● What you need to do
In the records below, begin at the line that has "vfov_deg: 56.8" and stop after the line that has "f_number: 2.8"; quote those lines verbatim and nothing more.

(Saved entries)
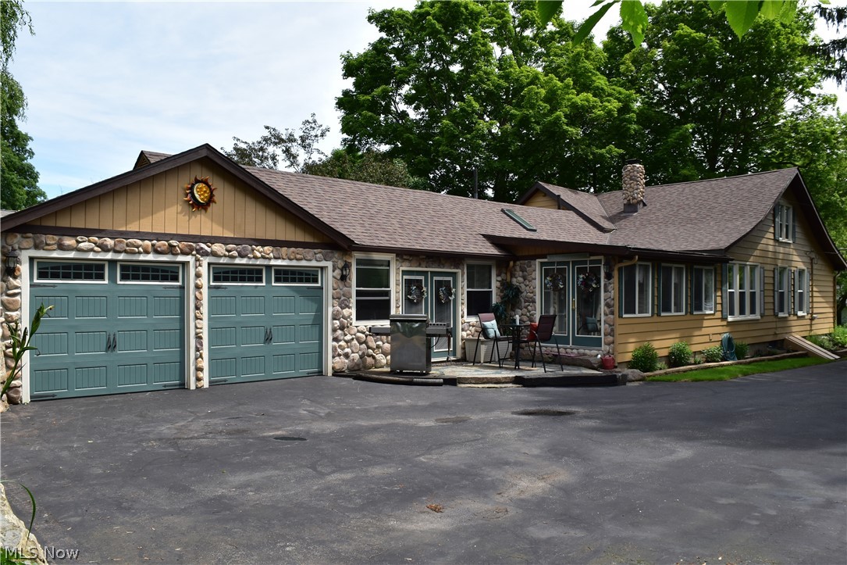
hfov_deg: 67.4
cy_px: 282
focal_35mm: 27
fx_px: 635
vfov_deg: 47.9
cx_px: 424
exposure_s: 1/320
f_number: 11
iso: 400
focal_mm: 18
...
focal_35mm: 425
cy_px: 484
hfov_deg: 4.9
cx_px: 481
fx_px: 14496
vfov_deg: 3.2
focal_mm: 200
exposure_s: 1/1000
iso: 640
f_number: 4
* * *
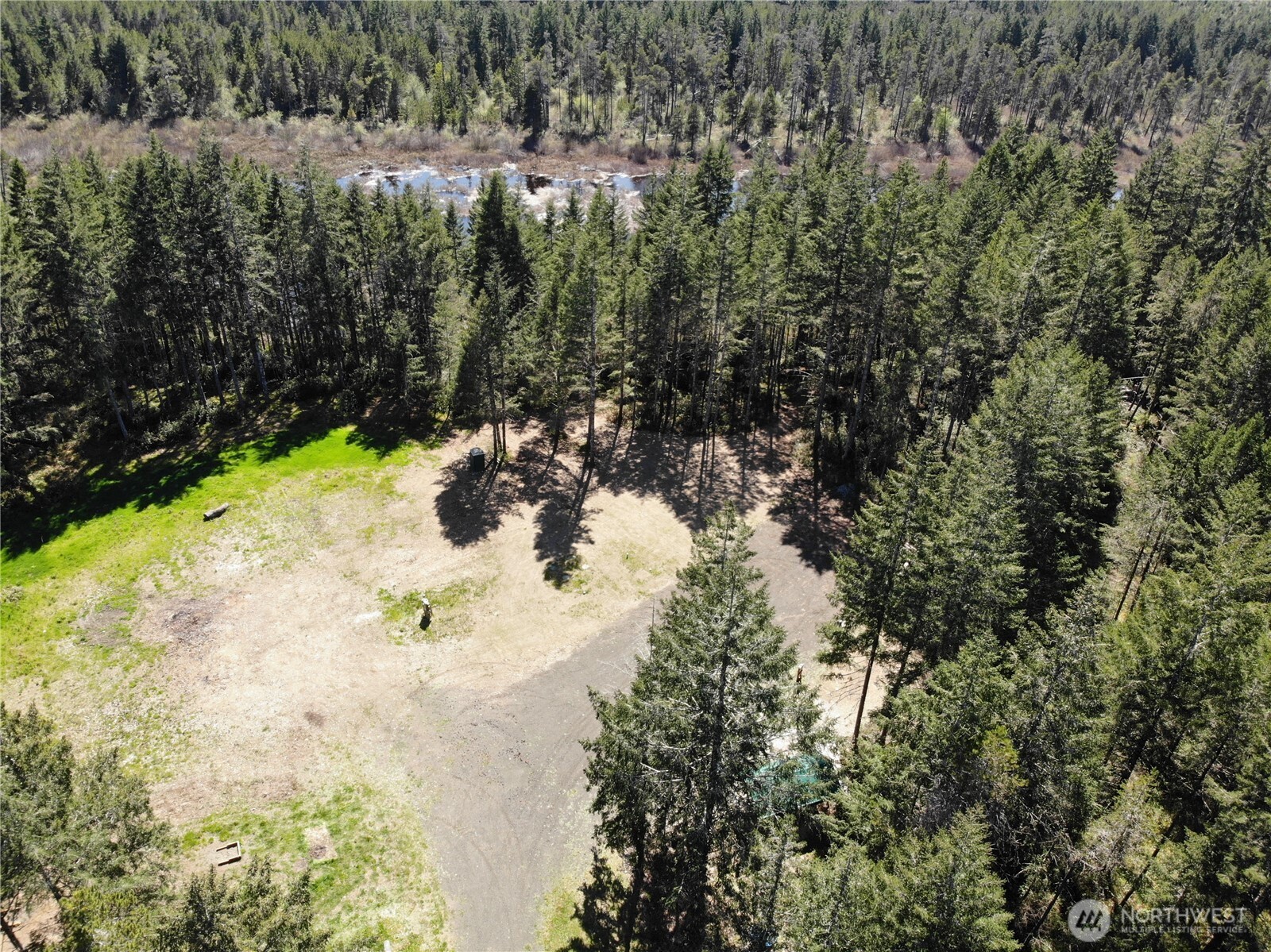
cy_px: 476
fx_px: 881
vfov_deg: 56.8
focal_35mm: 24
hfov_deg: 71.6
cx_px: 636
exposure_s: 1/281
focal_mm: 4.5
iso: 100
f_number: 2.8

● Final answer
vfov_deg: 56.8
focal_35mm: 24
hfov_deg: 71.6
cx_px: 636
exposure_s: 1/281
focal_mm: 4.5
iso: 100
f_number: 2.8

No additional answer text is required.